Author: Sarah Bailey

Publisher/Year: Allen & Unwin 2017



A beautiful young teacher has been murdered, her body found in the lake, strewn with red roses. Local policewoman Detective Sergeant Gemma Woodstock pushes to be assigned to the case, concealing the fact that she knew the murdered woman in high school years before.

But that’s not all Gemma is trying to hide. As the investigation digs deeper into the victim’s past, other secrets threaten to come to light, secrets that were supposed to remain buried. The lake holds the key to solving the murder, but it also has the power to drag Gemma down into its dark depths.

Reviewer: Lesley Vick

This debut novel from Melbourne-based author Sarah Bailey is a psychological thriller (mostly) narrated by Gemma Woodstock who was at high school with the murder victim, Rosalind Ryan, over a decade before. Gemma conceals some things she knows about the victim which risks compromising her official role.

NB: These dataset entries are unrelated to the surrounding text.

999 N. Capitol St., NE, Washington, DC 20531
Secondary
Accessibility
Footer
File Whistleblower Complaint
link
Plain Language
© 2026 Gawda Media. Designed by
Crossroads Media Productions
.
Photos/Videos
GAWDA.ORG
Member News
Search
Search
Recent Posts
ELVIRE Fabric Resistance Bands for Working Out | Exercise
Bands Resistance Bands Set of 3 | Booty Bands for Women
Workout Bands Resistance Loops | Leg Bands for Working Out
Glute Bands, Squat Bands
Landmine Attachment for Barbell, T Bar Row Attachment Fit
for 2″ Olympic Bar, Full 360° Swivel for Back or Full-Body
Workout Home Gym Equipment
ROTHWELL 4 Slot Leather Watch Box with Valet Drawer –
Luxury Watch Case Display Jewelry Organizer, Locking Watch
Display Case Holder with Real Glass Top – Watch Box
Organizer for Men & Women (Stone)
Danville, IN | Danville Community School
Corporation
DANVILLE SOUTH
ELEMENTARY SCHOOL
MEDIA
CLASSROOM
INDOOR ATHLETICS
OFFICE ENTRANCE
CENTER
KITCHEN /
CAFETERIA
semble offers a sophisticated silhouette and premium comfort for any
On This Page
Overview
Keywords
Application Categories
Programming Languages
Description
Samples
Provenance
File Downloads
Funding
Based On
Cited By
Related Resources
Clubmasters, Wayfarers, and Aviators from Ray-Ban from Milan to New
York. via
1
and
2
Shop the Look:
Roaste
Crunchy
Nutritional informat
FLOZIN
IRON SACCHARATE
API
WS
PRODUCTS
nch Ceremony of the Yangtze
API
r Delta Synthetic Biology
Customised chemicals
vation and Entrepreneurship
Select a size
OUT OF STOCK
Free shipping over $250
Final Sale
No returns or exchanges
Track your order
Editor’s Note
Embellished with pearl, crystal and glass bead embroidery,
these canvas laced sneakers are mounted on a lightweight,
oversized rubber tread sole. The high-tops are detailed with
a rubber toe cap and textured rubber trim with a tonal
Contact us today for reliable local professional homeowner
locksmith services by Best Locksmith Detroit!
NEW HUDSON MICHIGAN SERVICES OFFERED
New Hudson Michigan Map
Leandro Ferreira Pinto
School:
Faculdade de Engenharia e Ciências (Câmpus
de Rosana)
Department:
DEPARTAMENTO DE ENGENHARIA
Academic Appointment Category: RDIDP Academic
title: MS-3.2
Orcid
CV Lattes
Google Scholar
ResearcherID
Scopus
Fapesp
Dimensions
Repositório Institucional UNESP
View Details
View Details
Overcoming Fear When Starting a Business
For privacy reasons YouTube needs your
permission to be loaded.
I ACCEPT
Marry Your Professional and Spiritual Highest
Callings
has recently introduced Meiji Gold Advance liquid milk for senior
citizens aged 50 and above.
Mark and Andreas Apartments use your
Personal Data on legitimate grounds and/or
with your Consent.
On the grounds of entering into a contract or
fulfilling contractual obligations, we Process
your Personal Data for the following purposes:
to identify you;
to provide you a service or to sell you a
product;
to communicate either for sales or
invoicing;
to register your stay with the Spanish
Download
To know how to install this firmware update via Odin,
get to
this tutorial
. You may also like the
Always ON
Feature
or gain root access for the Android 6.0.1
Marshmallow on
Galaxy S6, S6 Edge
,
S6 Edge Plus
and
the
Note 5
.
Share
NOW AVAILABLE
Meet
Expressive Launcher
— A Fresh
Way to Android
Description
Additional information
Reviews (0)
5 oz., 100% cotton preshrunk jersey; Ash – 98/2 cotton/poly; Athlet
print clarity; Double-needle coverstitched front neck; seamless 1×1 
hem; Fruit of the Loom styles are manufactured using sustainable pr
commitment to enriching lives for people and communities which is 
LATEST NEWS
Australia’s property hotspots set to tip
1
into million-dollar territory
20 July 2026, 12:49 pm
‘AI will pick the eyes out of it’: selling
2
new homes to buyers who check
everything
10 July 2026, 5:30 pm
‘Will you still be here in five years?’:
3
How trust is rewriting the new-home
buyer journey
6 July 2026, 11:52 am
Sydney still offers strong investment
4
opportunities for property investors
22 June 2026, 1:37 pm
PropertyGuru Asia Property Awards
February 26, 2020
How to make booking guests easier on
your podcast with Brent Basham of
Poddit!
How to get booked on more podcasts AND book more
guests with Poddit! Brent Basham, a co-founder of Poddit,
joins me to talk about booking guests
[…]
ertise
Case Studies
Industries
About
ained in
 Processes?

Their previous relationship was complex and relevant to the resolution of the murder and the story is presented through an alternating timeline of the past and the present. For Australian readers, the setting is convincing. It is Christmas time in the middle of an exhausting hot summer in a small country town, Smithson, where everybody tends to know everyone else’s business – past and present.

The characters are interesting although not necessarily appealing. The murder victim, enigmatic, beautiful and young, has returned to Smithson to teach at the high school.  Everyone ‘knew’ her but it becomes clear that they did not know her at all well and mystery surrounds her relationships with others, including Gemma Woodstock.

Gemma herself is a flawed and complex character, quite apart from her past relationship with Rosalind Ryan. I must say that I did not like Gemma. Her personal life is a mess. She is rather self-obsessed, she is cheating on her partner (the father of their child) by having an affair with a fellow (married) police officer and some of her actions are very off-putting. However, she is a dedicated detective and as secrets from the past are revealed their impact on the present day actions of the characters becomes clear and lead the way to resolving the murder. The long-lasting impact of passion and jealousy among teenagers, as well as the tragic outcomes of misguided actions are laid bare.

The novel should have been edited to tidy up quite a few loose ends but the author shows promise. She is working on a sequel at the moment and she will have learnt a great deal from the process of writing this book.